The first trial involved 303 patients, all of whom were recovering from abdominoplasty, or “tummy tuck”. The patients were randomly placed within one of four groups: the first group received a high dose of VX-548, the second received a moderate dose, the third group received a standard opioid painkiller, and the last group received placebo pills.
The other trial involved 274 patients recovering from bunionectomy — corrective surgery to treat bunions. Again, the patients were split into the same four groups.
The highest dose of VX-548 did a noticeably better job at reducing pain than the placebo, based on a pain intensity scale assessed over the span of two days. At lower doses, the gap was negligible. And although the trials weren’t really designed to test the experimental drug against the run-of-the-mill opioid, early results are promising: fewer side effects and improved tolerability.

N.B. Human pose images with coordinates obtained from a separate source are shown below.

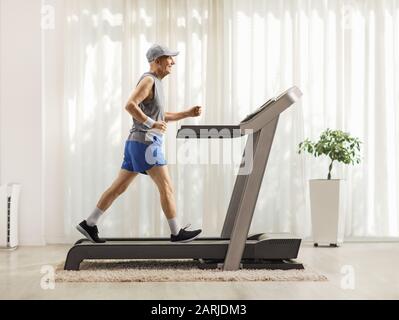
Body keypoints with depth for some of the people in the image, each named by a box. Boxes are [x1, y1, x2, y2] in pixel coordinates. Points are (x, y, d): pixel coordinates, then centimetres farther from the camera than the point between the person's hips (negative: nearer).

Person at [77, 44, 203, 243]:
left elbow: (162, 117, 26)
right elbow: (130, 105, -22)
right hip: (145, 143, -10)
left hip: (137, 144, 10)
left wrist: (188, 113, 17)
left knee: (119, 187, 10)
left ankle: (89, 224, 13)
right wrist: (151, 124, -22)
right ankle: (176, 233, 0)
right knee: (166, 187, -5)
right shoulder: (148, 80, -9)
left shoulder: (155, 83, 21)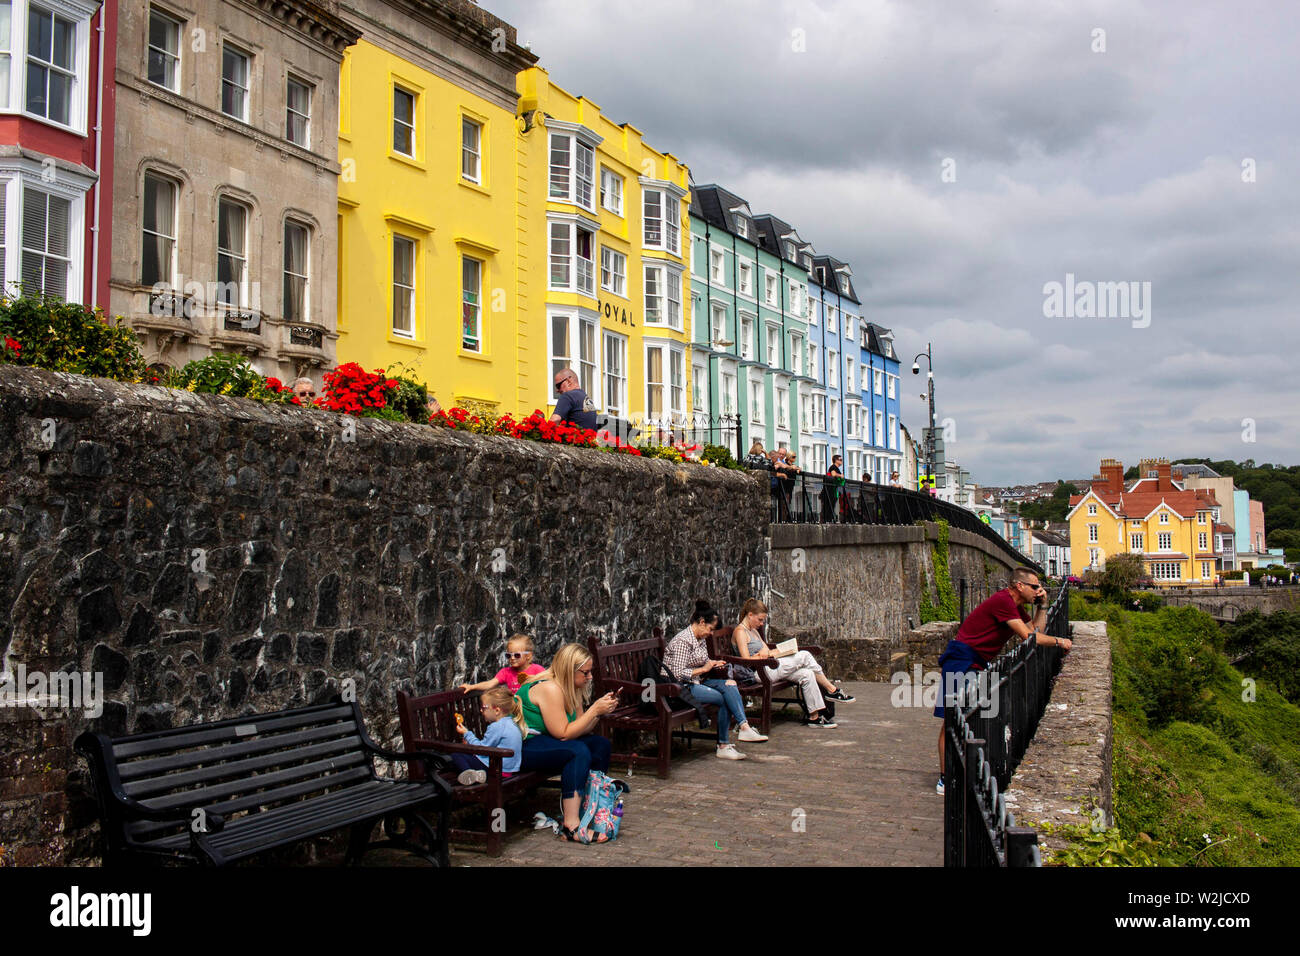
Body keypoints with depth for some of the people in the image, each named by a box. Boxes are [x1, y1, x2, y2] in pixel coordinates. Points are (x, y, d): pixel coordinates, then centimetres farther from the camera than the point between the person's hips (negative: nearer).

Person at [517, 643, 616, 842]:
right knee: (578, 751, -30)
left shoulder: (572, 689, 7)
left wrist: (600, 711, -7)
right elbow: (564, 734, -23)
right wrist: (594, 710, -21)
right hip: (521, 747, -10)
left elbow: (580, 730, 8)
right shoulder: (549, 689, -22)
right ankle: (571, 826, -33)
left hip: (542, 740, 10)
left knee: (600, 744, 0)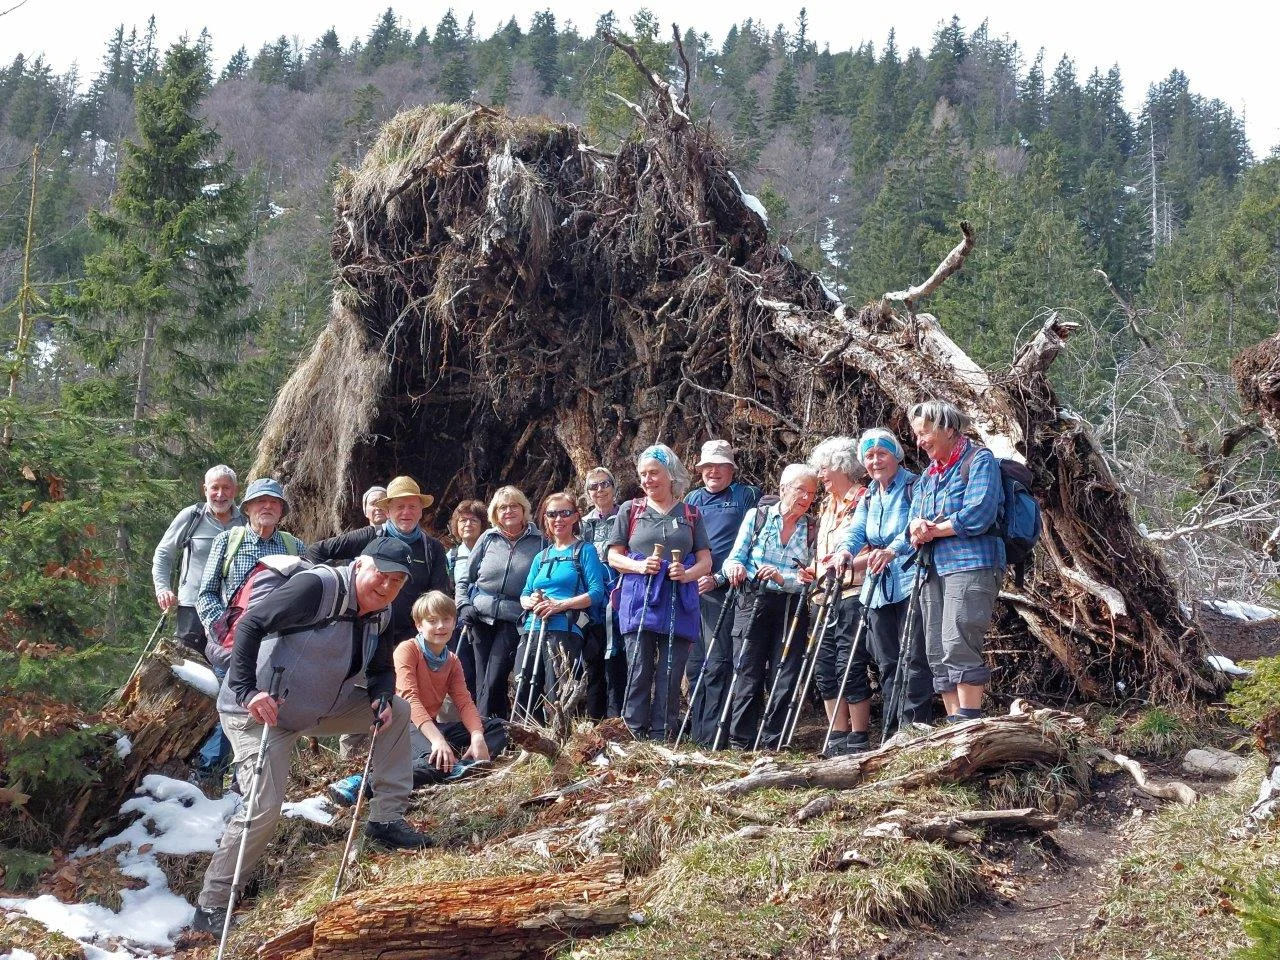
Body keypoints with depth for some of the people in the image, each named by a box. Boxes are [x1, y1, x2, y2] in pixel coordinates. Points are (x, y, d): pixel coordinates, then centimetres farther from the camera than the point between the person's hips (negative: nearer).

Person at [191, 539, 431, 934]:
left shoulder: (379, 615, 2)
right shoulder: (319, 587, -23)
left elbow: (381, 670, 14)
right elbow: (250, 623, -27)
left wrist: (382, 697, -10)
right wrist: (246, 690, -35)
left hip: (320, 709, 8)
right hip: (261, 711, -8)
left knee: (397, 710, 3)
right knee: (264, 809, -18)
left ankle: (386, 818, 8)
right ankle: (211, 906, -3)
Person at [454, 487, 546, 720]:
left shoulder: (539, 540, 3)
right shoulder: (488, 538, 9)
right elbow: (464, 577, 14)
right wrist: (463, 605, 1)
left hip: (514, 620, -3)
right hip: (480, 617, 3)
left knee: (494, 682, -12)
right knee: (482, 680, 4)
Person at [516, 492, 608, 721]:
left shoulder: (585, 551, 5)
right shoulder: (541, 556, 23)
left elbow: (596, 593, -6)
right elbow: (524, 594, 19)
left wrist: (560, 605, -17)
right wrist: (531, 601, -6)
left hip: (565, 631, -6)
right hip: (532, 631, 6)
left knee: (557, 699, -11)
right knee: (523, 696, 3)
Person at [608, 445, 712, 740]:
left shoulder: (691, 514, 13)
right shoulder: (630, 510, 11)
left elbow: (705, 561, 10)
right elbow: (614, 557, 10)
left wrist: (687, 574, -12)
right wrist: (639, 566, -10)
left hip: (679, 604, 1)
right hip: (639, 602, -1)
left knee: (670, 675, -1)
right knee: (639, 672, -6)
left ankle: (661, 741, 3)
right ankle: (635, 736, -1)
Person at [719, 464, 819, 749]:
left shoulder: (813, 529, 6)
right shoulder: (757, 516, 4)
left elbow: (809, 578, 0)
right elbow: (735, 558, 3)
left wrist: (781, 577, -18)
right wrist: (735, 568, -20)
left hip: (791, 610, 1)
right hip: (753, 604, -1)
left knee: (784, 679, -2)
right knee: (748, 675, -3)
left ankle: (773, 744, 5)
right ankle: (740, 744, 3)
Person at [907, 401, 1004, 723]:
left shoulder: (979, 459, -3)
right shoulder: (928, 473, 22)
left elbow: (978, 515, -16)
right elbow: (915, 519, 17)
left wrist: (933, 529, -6)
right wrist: (918, 528, -8)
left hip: (970, 564, -9)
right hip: (933, 569, 9)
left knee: (958, 646, -17)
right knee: (937, 654, 5)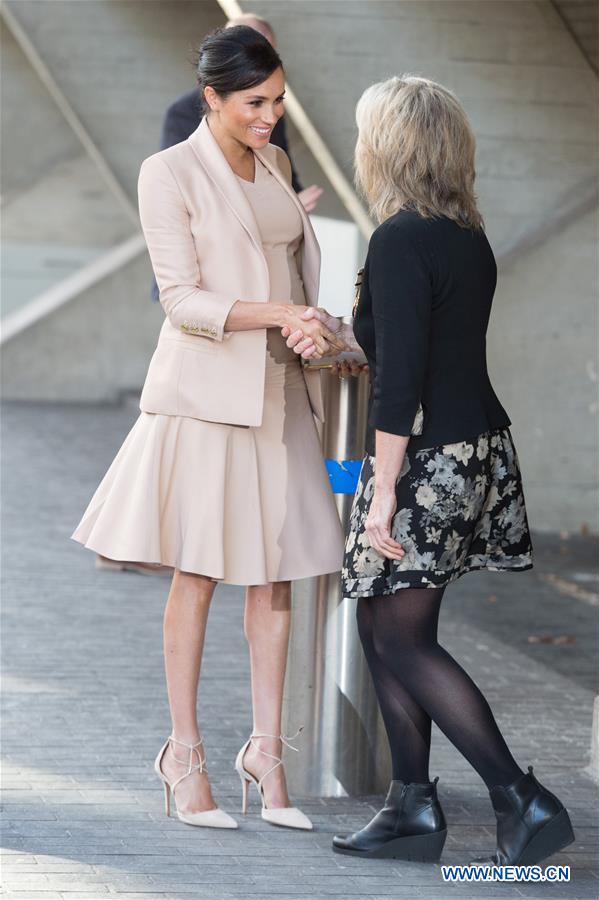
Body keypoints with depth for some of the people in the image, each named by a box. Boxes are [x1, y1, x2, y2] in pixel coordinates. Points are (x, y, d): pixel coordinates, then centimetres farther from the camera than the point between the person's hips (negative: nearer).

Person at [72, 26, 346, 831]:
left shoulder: (274, 165, 11)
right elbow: (183, 298, -15)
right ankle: (185, 757, 7)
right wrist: (281, 313, -23)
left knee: (277, 573, 4)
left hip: (280, 393, 6)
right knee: (199, 573, -1)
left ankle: (266, 753, 10)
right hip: (206, 393, -6)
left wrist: (312, 335, 14)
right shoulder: (170, 174, -9)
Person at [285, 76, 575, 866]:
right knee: (383, 625, 15)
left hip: (427, 460, -9)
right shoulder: (468, 237, 10)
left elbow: (401, 378, -21)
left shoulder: (400, 241, -17)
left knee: (403, 640, -2)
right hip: (478, 448, 9)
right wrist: (337, 333, 16)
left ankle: (524, 801, -5)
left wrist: (383, 492, -20)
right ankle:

Jones et al. are currently supervising an ongoing phase 3 trial designed specifically to pit the experimental drug head-to-head with traditional opioids. Results from the trial will provide a better sense of the real-world applicability of VX-548.
Takeaways
These findings act as an important proof of concept that drugs targeting specific sodium-channel subtypes can be used to selectively block pain. Drug design of this type is still in its early stages, but the promise is clear. If all goes well, we can look forward to a new class of powerful painkillers that do not carry the same worrying addiction risks associated with most standard opioids.